Say there are two lists x and y, and x should point to y rather than make a copy. I expect the user to add in x something that, when read, looks up the value in y or returns nil (if y or the value in y is missing), and when written, writes the value in y or does nothing (if y is missing). For example, a user reference can be a function (or a tagged type containing a function) that looks up the list element in the environment. Or it could be a code walker on assignment and on list dereference.

At worst the programmer can use symbols. When a program encounters a symbol, use conditional logic that looks up the symbol in the environment. NewLisp tried this and it works.

It may turn out that user references and free references are the same thing. That what the language core needs to represent a user reference can also be used to represent a free reference.

Another source of trouble is functions. Function parameters are always freed after a function call returns. If a free reference was passed as a function parameter, the free reference is freed (and the value it pointed to isn't, which is what we want). If a reference was passed as a function parameter and the parameter was used as the return value, freeing both the parameter and the return value would cause a double free.

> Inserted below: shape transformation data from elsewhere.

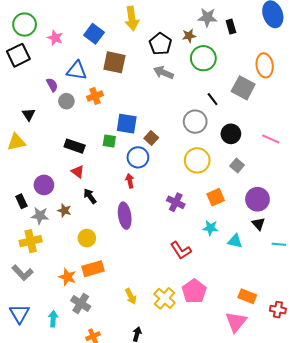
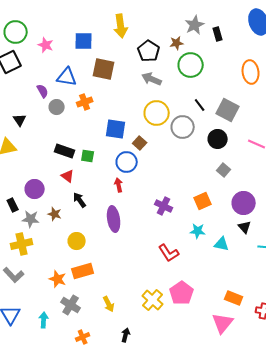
gray star: (207, 17) -> (195, 25), turned -30
blue square: (94, 34) -> (84, 41), turned -36
gray square: (243, 88) -> (228, 110), moved
green square: (109, 141) -> (88, 156), moved
yellow circle: (197, 160) -> (157, 113), moved
yellow arrow: (131, 296) -> (109, 304), moved

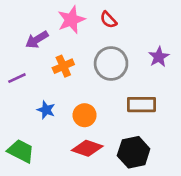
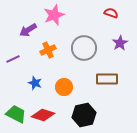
red semicircle: (108, 20) -> (111, 13), moved, turned 152
red diamond: (87, 148) -> (43, 115), moved
black hexagon: (134, 152) -> (84, 115), moved

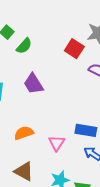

Once again Lip's solution is to eliminate this possibility. A function's return value is always dereferenced and deep copied, whether it uses a free reference or a chained one, and irrespective of the object type.

Whether free or chained, setting a variable to a new value when the old value was a reference preserves the reference. It makes the reference point to the new value (and frees what the reference pointed to), rather than free the reference and set the variable to the new value.









Notes:

[1]  Later I learned that freeing a reference in vm_ir_fnorarray (which implements the IR_FOA instruction) works only if the reference was a free reference. I fixed vm_ir_fnorarray to not free a chained reference, because the chained reference has an IR_FREE instruction generated for it that frees the reference later.

For example, vm_ir_fnorarray should not free for ((cut (list 1 2 3) 1 nil) 0) because the return value of cut is freed later.

I also learned that it's better to always make a copy of what was in the global environment instead of create a reference.

[2]  Had it not created references, list elements could contain VM registers, which don't stick across REPL iterations. It's semantically invalid to save a VM register on the heap.

This may be incomplete design, and the solution may involve a list stack. But changing the design here doesn't eliminate the need to creates references for values looked up in hash tables. References avoid the overhead of making copies.

[3]  This may still call malloc to create each object the reference points to. But only for dynamic objects like lists and hash tables, and only if these objects are currently allocated in the data section. Objects already on the heap don't need another malloc.

It avoids malloc for integer, decimal, and bool because they're saved directly. A linked list doesn't. Creating in Lip a list of 3 numbers calls malloc only once.

It avoids malloc in one more way. The reference (not what the reference points to) is saved directly in the array. So there's no need to malloc space on the heap to save it.

Objects in Lip have a flag that tells if the object is allocated inline (e.g. in the data section) or the heap.

[4]  This is the opposite of a strong and a weak reference used in garbage collection. In GC a weak reference means don't protect an object from being collected; let it possibly get collected. Here a chained reference means collect the object instead of protect it; since there's no GC, no object is ever protected.

[5]  A free reference is not used when copying a list or a hash. Anything copied is treated as a copy. As explained later, if a user wants a reference instead of a copy, they must create a user reference manually.